Figure 7 illustrates the reaction mechanism of the two-step microfluidic synthesis of a Schiff base copper(II) complex. The reactions were conducted in two different Y-shaped microfluidic devices, where isoleucine and salicylaldehyde were introduced into the inlets A and B, respectively, with a flow rate of 5 µL/min. The top part of the device, referred to as STEP1, was utilized for the synthesis of the Schiff base ligand. In the bottom part, STEP2, a solution of copper(II) acetate dihydrate (20 mmol/L) was induced through inlet C with a flow rate of 10 µL/min. The ligand of the copper(II) complex was synthesized and extracted from outlet D as a solution. The reactants were dissolved in methanol and introduced into the inlets using syringes (1750CX, Hamilton, Reno, NV, USA) and syringe pumps (Le-gato 111, KD Scientific, Holliston, MA, USA). This allowed for precise control over the flow rate and the amount of reactants introduced into the microfluidic device.

3.8. Device Design

In this experiment, a simple laminar flow microfluidic device with a Y-shaped structure was utilized.
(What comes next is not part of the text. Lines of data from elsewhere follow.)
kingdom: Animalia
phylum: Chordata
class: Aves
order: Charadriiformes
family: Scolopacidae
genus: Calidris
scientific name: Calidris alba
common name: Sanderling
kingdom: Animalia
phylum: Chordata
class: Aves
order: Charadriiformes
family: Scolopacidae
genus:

The experiment was designed to enable the consecutive synthesis of the Schiff base ligand and its subsequent complexation with copper(II) ions, as shown in Figure 1. Two Y-shaped channels were prepared and arranged in series for each reaction, as depicted in Figure 7, to allow for the formation of the copper(II) complex with the ligand. Our focus in this experiment was to synthesize significant chemical reactions that have potential applications in drug discovery and material development using a novel approach involving a microfluidic device that provides ease of operation, high reproducibility, and stability. Therefore, we did not discuss optimization methods, such as introducing a mixing structure into the microchannel to generate turbulent flow in the laminar flow device, which has been previously studied, or implementing more quantitative reaction conditions using microdroplets [39,40,41,42].

4. Conclusions

An amino acid Schiff base copper(II) complex was synthesized in 20 s without temperature control for the first time using a microfluidic device. The experiment confirmed that the reaction efficiency was about 700-times higher than that of synthesis using a beaker, focusing on the time required for synthesis. Therefore, we believe that the synthesis of Schiff base copper complexes in a short time will contribute to high throughput in drug discovery and materials development.